**EXCERTO**

◆ ◆ ◆ ◆ ◆

"Entristece-me que seja politicamente inconveniente reconhecer o que todo o Mundo sabe: que a guerra do Iraque é sobretudo por causa do petróleo", afirma Alan Greenspan, o ex-presidente da Reserva Federal (Fed), banco central dos Estados Unidos.
Greenspan faz esta afirmação num livro de memórias com o título "The Age of turbulence: adventures in a new World" (A Era das turbulências: aventuras num Novo Mundo), que lança nesta segunda-feira.
Alan Greenspan surpreendeu pelo tom das suas críticas a George W. Bush, sendo um republicano, o mesmo partido do presidente dos EUA, e um acérrimo defensor da ortodoxia económica dominante.
Além da guerra, Greenspan critica também a actual administração americana por causa da política fiscal, que considera irresponsável por ter causado um crescimento "alarmante" do défice público.
Alan Greenspan, foi presidente da Fed durante 18 anos e deixou o cargo em Fevereiro de 2006. O seu livro de memórias começa pela crise económica de 1929, quando ainda era uma criança - tem actualmente 81 anos, e aborda sobretudo os mercados e a globalização, mas fala também dos presidentes americanos com quem trabalhou.

◆ ◆ ◆ ◆ ◆

**DADOS APRESENTADOS**
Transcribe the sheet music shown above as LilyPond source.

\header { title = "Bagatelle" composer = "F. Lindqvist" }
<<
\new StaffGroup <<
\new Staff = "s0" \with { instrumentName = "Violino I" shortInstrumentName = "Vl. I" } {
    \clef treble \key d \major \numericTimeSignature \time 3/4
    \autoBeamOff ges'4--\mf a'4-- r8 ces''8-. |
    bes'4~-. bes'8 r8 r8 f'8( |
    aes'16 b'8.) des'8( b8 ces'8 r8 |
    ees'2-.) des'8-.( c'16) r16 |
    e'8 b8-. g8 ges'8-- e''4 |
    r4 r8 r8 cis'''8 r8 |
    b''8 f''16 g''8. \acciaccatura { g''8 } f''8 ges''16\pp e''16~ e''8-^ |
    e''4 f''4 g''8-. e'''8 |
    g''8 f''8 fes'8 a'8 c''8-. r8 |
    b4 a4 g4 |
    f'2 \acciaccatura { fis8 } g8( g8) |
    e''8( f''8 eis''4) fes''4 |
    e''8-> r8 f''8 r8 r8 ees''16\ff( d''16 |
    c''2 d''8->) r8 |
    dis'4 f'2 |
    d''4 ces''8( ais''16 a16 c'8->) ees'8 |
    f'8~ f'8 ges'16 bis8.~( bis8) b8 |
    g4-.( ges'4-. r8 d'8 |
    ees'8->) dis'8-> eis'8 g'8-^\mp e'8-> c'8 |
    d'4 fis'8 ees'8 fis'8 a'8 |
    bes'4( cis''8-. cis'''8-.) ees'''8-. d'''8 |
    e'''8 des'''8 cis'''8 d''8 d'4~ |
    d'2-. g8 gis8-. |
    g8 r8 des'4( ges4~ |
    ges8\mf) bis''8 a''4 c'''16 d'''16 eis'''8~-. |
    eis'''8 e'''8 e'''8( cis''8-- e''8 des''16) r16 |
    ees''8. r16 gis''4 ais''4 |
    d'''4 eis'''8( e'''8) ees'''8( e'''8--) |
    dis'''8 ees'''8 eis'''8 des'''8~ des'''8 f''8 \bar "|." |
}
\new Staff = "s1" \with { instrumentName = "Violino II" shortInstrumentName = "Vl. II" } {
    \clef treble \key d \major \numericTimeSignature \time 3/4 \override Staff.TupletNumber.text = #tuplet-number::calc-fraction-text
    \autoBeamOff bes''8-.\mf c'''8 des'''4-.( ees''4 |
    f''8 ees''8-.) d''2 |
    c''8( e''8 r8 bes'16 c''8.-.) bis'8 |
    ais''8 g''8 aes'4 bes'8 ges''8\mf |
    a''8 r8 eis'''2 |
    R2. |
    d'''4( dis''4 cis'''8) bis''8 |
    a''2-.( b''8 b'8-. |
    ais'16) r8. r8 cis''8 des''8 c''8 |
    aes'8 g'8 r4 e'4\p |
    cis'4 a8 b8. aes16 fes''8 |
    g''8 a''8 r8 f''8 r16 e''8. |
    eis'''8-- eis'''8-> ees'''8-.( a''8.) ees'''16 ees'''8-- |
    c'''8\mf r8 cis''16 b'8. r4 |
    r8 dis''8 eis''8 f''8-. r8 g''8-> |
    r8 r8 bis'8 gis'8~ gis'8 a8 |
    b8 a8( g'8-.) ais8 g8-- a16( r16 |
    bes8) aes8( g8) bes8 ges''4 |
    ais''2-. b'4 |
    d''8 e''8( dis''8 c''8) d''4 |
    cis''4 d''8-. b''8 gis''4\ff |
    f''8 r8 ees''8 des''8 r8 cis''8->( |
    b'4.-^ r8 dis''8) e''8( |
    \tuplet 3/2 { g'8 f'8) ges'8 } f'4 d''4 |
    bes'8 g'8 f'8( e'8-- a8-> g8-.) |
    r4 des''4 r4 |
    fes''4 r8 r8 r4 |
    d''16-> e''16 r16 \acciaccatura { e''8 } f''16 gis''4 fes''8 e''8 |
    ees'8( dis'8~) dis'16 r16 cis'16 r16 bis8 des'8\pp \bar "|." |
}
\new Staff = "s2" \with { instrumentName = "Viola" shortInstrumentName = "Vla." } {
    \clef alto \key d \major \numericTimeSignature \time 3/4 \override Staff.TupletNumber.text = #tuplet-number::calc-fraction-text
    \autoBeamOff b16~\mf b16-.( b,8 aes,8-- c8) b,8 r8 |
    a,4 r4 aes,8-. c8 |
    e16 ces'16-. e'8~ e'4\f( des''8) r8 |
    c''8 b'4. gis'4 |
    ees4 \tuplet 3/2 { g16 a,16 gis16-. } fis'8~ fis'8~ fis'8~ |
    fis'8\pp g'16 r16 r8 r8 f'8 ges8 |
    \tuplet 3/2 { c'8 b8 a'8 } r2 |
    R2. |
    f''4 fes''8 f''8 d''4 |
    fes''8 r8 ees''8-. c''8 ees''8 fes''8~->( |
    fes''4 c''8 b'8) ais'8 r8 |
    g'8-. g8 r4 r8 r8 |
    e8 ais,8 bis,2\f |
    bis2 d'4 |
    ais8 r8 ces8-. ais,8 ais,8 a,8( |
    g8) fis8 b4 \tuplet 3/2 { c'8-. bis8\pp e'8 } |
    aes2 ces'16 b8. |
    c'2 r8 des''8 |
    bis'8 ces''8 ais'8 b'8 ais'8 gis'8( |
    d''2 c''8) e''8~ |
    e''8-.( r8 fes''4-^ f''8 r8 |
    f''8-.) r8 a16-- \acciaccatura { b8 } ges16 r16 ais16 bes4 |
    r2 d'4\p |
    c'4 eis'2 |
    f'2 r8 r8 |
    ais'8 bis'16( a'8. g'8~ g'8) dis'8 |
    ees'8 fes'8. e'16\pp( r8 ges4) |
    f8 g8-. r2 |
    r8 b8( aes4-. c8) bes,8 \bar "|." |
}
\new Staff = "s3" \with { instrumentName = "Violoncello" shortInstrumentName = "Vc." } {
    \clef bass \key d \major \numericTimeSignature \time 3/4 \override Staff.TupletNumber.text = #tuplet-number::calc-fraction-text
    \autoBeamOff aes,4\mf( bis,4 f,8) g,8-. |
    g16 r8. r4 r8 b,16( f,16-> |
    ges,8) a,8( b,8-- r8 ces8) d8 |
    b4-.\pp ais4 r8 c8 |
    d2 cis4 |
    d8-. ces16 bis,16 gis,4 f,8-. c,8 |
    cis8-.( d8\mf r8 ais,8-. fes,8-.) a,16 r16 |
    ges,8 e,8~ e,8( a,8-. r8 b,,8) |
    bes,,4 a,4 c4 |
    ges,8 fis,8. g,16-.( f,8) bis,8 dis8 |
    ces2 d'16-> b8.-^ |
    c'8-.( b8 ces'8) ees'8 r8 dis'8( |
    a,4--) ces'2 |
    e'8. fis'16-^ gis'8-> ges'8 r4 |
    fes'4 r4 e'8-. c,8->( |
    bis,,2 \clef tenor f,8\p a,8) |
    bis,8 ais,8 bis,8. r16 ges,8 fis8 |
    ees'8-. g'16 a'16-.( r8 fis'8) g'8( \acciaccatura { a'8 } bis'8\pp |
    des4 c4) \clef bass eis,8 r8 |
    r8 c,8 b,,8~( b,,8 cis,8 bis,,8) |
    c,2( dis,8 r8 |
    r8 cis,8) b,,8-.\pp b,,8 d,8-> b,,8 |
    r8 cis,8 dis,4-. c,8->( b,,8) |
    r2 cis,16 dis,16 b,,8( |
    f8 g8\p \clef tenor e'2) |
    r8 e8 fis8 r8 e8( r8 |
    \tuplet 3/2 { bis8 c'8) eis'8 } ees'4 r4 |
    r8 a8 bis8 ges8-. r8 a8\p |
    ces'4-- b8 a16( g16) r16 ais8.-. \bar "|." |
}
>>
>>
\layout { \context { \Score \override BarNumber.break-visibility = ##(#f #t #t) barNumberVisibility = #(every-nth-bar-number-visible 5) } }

◆ ◆ ◆ ◆ ◆

**INSTRUÇÕES DO EXERCÍCIO**
a) Segundo o excerto, durante quantos anos Alan Greenspan foi presidente da Fed?
b) Extraia do excerto, sem qualquer alteração, o trecho que começa em "Greenspan faz esta" e termina em "lança nesta segunda-feira.".

**RESULTADOS POR TAREFA**
a) Durante 18 anos.

b)
Greenspan faz esta afirmação num livro de memórias com o título "The Age of turbulence: adventures in a new World" (A Era das turbulências: aventuras num Novo Mundo), que lança nesta segunda-feira.